------ Recorded information

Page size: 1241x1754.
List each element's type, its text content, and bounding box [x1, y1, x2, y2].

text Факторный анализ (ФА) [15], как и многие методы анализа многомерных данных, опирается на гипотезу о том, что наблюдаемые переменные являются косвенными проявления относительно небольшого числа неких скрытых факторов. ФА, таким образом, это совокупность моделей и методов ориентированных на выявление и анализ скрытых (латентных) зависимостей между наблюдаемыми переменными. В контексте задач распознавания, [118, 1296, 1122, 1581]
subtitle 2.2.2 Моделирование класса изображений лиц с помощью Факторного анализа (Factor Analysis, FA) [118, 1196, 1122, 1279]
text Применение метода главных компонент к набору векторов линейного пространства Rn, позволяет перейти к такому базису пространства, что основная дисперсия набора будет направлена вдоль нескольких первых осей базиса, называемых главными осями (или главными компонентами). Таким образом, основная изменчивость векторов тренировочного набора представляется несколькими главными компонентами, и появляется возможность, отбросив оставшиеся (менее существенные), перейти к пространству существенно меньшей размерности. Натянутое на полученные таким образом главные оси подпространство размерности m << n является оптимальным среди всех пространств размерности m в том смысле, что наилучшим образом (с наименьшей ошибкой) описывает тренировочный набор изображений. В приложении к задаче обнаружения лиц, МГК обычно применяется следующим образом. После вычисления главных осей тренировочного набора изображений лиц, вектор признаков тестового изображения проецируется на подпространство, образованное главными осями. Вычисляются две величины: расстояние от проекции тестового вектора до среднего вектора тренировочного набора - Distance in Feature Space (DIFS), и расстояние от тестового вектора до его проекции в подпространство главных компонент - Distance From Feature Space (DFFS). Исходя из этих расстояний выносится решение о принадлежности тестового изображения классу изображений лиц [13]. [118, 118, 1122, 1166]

------------
------ Recorded information

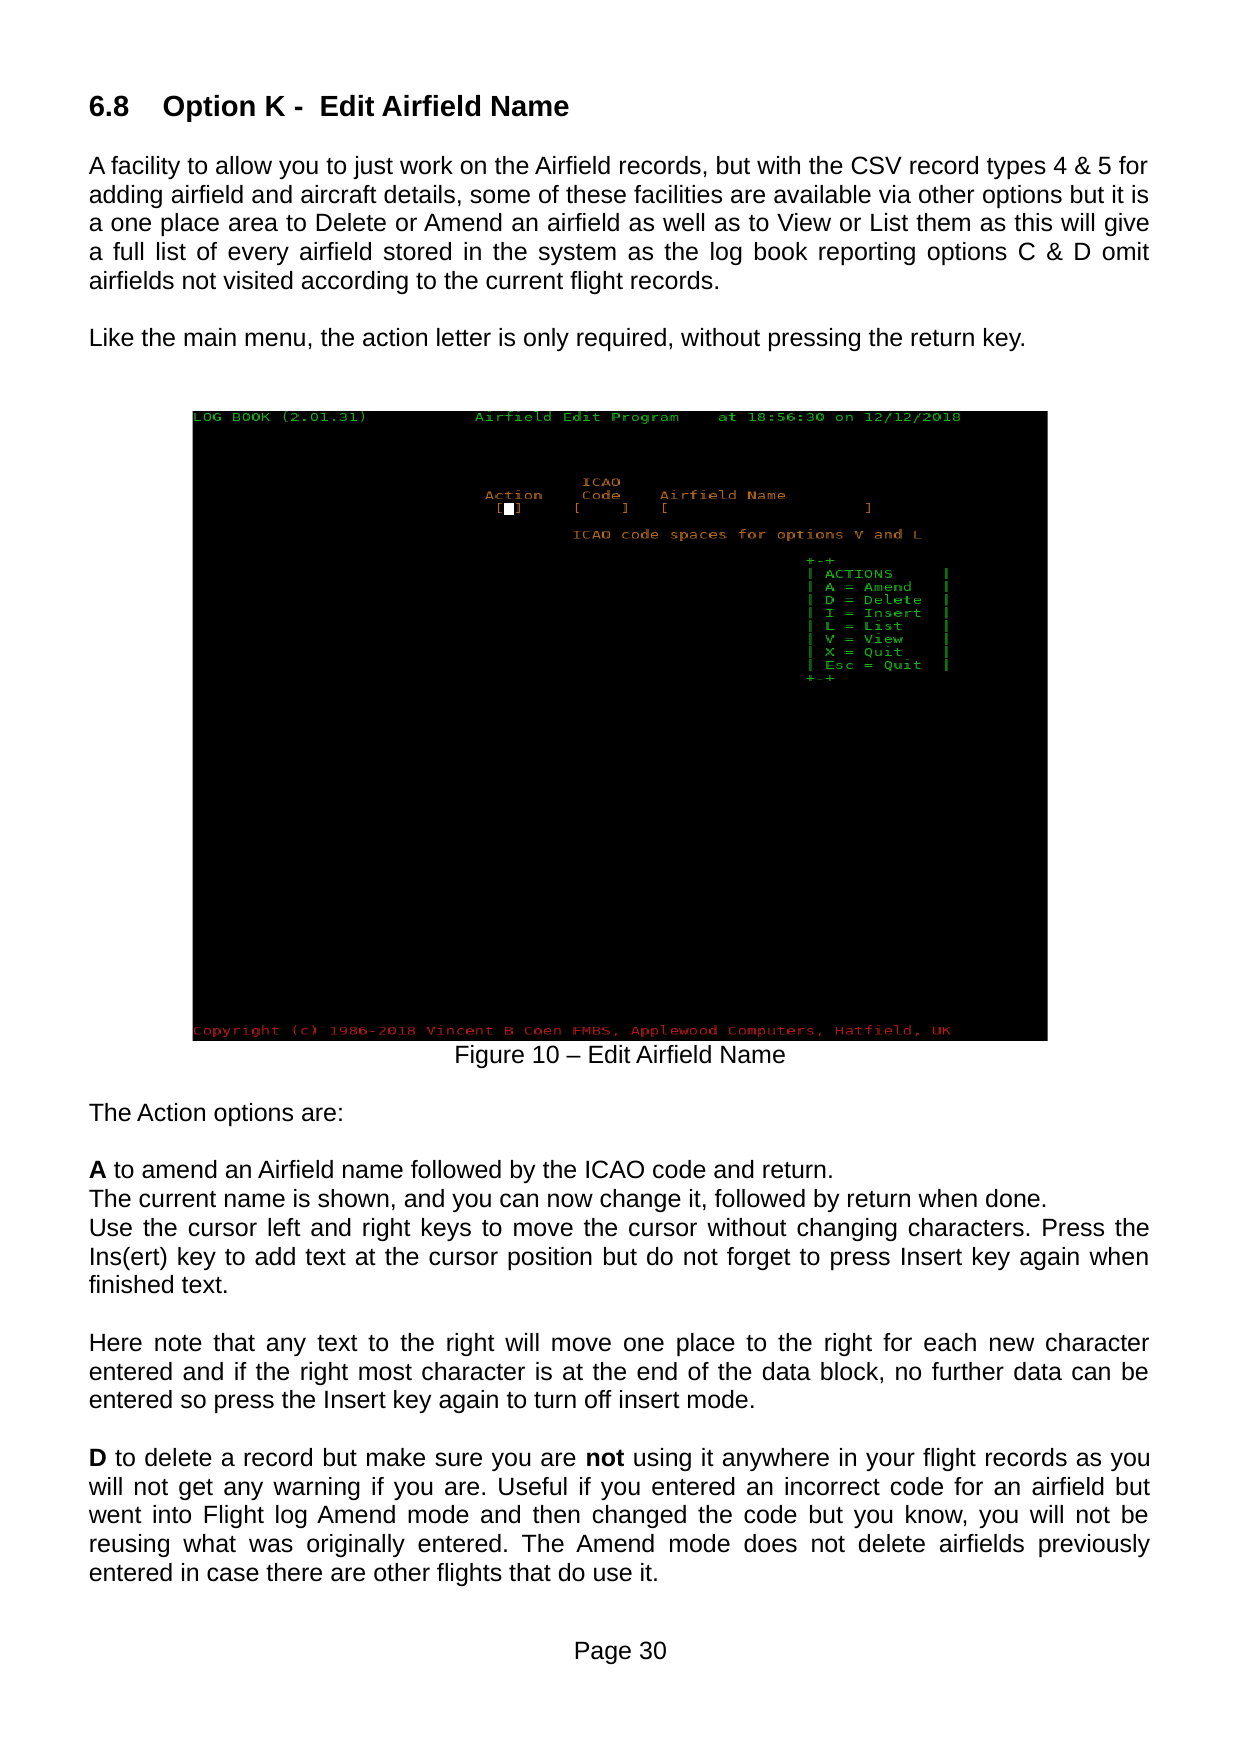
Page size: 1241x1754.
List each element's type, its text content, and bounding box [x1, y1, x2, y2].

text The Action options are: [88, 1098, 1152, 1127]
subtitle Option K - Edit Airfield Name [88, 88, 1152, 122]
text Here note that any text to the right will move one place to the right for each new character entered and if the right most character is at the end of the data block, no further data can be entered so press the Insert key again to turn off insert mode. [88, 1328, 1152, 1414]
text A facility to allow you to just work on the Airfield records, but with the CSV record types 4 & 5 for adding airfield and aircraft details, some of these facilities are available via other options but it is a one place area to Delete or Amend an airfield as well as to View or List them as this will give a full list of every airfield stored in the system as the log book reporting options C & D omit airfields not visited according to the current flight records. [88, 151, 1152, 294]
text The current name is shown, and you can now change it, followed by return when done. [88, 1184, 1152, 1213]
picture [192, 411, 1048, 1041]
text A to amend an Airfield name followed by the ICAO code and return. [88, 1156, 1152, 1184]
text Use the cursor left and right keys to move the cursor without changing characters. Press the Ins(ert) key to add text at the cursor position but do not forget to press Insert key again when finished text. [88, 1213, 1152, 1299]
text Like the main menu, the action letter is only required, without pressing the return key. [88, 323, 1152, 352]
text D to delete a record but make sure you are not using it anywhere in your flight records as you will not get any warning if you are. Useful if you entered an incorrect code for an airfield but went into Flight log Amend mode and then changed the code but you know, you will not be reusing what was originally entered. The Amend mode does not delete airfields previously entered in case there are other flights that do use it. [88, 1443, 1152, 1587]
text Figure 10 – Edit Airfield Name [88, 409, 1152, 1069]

------------
------ Recorded information

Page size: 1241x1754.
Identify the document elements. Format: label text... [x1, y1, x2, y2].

------------

Pull out every line of the material above that contains the string "Insert", copying each such line in full.

text Here note that any text to the right will move one place to the right for each new character entered and if the right most character is at the end of the data block, no further data can be entered so press the Insert key again to turn off insert mode. [88, 1328, 1152, 1414]
text Use the cursor left and right keys to move the cursor without changing characters. Press the Ins(ert) key to add text at the cursor position but do not forget to press Insert key again when finished text. [88, 1213, 1152, 1299]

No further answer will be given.